At the same time, we must feel for these poor souls who felt so bereft that they needed to resort to falsehood and trickery. Perhaps it was arrogance which motivated them, arrogance which will keep them from the sphere of HaShem’s countenance, as He cannot dwell with someone who is arrogant.

Instead of talking about these people, or disparaging stereotypes, we must pray for them and pity them. We must ask that they fall into the hands of G-d, not the hands of Man, for His mercy is great, while Man can be ruthless.

Further, we must strengthen our own faith that despite setbacks, HaShem is carefully orchestrating all events. We must remind ourselves that the only way to succeed is to follow His rules, the rules He set up to run the world.

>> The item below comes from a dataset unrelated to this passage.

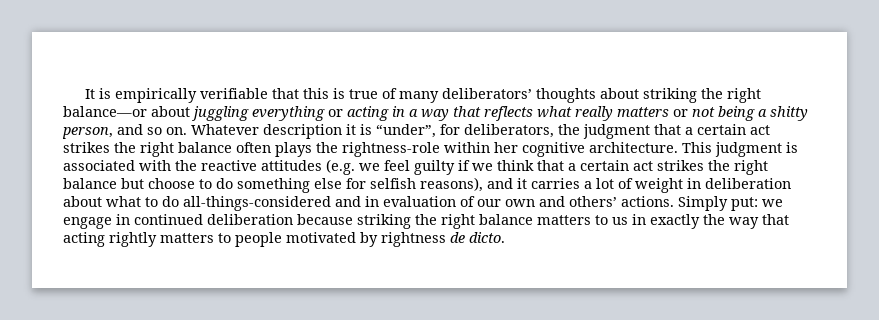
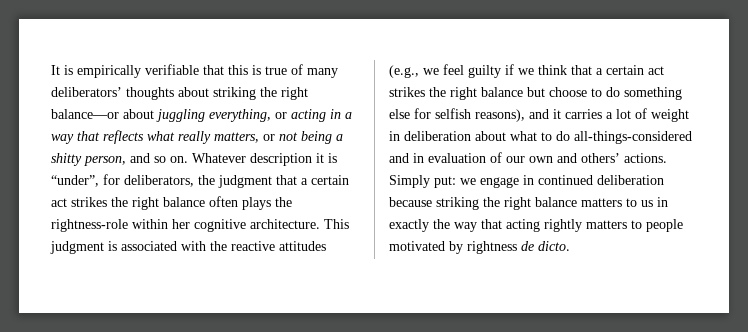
[252,106,325,121] everything -> [209,109,271,122] everything,
[617,107,669,117] matters -> [214,132,259,143] matters,
[326,159,355,175] (e.g. -> [389,65,419,78] (e.g.,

These things are coming to a head just in time for Tisha B’Av. Someone told me Tisha B’Av is a yucky day and you just have to get through it however you can.

I disagree. Tisha B’Av is a time of supreme closeness. A parent must get very close to his child to spank him and this is a time when HaShem is close. When a child is punished, he can cry and apologize, and his father will hug him and wipe away the tears.

These events have brought this to the fore. We are so far away from our father that we don’t know what to do with ourselves. Let’s stop and realize that He has orchestrated all the arrests to happen at just this time not because He wants to punish us, but because He wants to bring us home.

We can’t change what these people are accused of doing, but we can change our response to them. We don’t need to accuse and point fingers, there’s enough of that.

Our job is to feel for all our brothers and sisters and be saddened when they fall, spiritually, financially, or otherwise.

If we do that, then we will have turned the message of Tisha B’Av into a lesson learned, and we may be able to come home again. If not, we are just as corrupt and off base as those who think they can take matters into their “own hands.”

But that’s just my outlook. What’s yours?



  1. Yeah! I am the first one to comment!

    Great post, Reb Jon! Good message.